A very major issue in chemistry is the reactivity between two chemical substances. DEET is an example of using reactivity positively.
Citing Wikipedia, DEET is "prepared from m-methylbenzoic acid and diethylamine. This ...[resultant] acid chloride is subsequently reacted with the diethylamine.
There are many examples where reactivity has horrible consequences.
Until, or unless, two chemicals are shown not to react in an undesirable way, it is wise not to mix chemicals.
I used a Deet based product last night. Mr Pat and I were up late playing chess, and the mosquitos came out flying in formation and dive bombing our position. So I went to seven and bought some of that crap applied from paper. It did work (mosquitos broke formation and then returned to base) but I accidentaly got some in my mouth (licking my hand from a sandwidch - and it tastes horrible. Probably isn't healthy either. First time since I've been in Thailand I used a moquito repellent.
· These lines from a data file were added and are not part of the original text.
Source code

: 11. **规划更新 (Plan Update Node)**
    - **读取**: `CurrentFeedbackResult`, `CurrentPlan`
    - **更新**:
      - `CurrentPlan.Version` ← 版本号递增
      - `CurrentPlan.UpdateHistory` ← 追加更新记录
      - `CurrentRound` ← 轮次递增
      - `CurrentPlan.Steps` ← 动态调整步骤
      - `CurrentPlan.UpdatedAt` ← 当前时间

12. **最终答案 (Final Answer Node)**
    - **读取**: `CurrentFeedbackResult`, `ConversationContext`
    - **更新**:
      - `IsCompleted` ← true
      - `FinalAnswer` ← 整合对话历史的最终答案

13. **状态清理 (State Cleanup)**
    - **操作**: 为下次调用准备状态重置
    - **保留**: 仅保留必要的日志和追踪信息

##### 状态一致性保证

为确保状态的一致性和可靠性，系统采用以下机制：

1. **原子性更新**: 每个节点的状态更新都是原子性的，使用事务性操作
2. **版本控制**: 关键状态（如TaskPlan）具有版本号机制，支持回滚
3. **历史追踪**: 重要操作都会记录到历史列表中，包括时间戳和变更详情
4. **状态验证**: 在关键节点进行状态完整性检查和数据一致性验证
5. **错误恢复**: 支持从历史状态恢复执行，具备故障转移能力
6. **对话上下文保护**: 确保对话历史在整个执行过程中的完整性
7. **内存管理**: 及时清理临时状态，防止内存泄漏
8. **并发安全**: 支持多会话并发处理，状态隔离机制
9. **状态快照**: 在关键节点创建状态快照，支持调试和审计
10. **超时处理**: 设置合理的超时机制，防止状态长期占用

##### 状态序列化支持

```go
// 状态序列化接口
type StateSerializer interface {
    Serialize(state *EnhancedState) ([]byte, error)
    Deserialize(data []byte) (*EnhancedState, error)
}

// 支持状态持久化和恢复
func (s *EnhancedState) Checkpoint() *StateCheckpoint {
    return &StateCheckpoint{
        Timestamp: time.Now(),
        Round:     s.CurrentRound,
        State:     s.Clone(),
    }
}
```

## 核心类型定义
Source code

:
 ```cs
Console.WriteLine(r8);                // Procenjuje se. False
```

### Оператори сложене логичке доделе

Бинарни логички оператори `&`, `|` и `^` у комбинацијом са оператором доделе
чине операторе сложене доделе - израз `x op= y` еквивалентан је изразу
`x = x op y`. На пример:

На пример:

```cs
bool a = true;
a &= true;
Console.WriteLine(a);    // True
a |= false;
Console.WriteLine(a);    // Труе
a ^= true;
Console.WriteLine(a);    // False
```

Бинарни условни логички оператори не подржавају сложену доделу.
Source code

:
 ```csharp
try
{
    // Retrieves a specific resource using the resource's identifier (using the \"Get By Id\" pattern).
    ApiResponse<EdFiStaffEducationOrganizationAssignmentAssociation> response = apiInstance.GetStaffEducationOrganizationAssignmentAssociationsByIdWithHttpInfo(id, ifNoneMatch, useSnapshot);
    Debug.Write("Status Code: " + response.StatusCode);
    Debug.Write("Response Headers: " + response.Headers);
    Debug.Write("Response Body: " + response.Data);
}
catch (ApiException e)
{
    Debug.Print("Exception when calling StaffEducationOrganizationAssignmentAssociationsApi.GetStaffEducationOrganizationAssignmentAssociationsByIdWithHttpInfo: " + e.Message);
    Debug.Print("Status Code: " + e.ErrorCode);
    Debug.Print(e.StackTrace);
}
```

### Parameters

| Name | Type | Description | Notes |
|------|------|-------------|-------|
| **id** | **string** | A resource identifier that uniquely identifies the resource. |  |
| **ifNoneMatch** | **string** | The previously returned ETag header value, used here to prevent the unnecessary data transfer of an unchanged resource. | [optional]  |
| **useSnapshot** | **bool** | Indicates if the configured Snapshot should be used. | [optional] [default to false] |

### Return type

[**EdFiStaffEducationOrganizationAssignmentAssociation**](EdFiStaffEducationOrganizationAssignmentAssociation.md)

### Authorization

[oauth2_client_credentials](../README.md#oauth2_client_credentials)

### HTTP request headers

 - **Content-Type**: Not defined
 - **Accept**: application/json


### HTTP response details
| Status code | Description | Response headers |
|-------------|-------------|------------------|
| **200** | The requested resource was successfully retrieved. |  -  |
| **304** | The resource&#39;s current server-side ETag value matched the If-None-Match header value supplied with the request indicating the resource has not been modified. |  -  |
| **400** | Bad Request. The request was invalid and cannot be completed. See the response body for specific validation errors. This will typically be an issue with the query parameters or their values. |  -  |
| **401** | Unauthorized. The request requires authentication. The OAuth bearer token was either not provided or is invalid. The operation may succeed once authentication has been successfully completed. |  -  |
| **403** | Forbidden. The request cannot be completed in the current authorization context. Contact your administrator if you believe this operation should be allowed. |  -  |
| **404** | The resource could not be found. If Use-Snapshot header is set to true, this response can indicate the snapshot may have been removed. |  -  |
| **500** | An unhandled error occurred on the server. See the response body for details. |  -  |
Just to say we've been using Autan, from the UK, for years and found it amazingly effective and no side affects. Didn't understand the science until I read this forum though. Very helpful, as always.
#33 TonyandNi has been a member since 3/8/2009. Posts: 4
This is all very interesting and such, but all I want to know is:
- Can I get an ICARIDIN containing product in SE Asia
- Is there a specific product?
- Is it only available in Bangkok or throughout SE Asia?
#34 Hennners has been a member since 8/11/2009. Posts: 5
I agree with Bruce above that you may not find it because I never did see it there.
I looked because I bought the roll on deet abundantly available. There are lots of threads on this topic to search. I don't remember anyone saying that Pic is available.
The deet roll-on in Thailand are about 16% deet and work well. Resarch recommends to use up to 35%. (eg Consumer Reports etc). Ignore those saying to use higher.
I've been looking to Picaridan products in Australia (Sydney specifically) but I haven't been able to find any, especially on the internet. Autan is only available in the UK and its really expensive, if not impossible to ship over here.
Does anyone know any Picaridan brands sold in Australia? Preferably with about 20% Picaridan.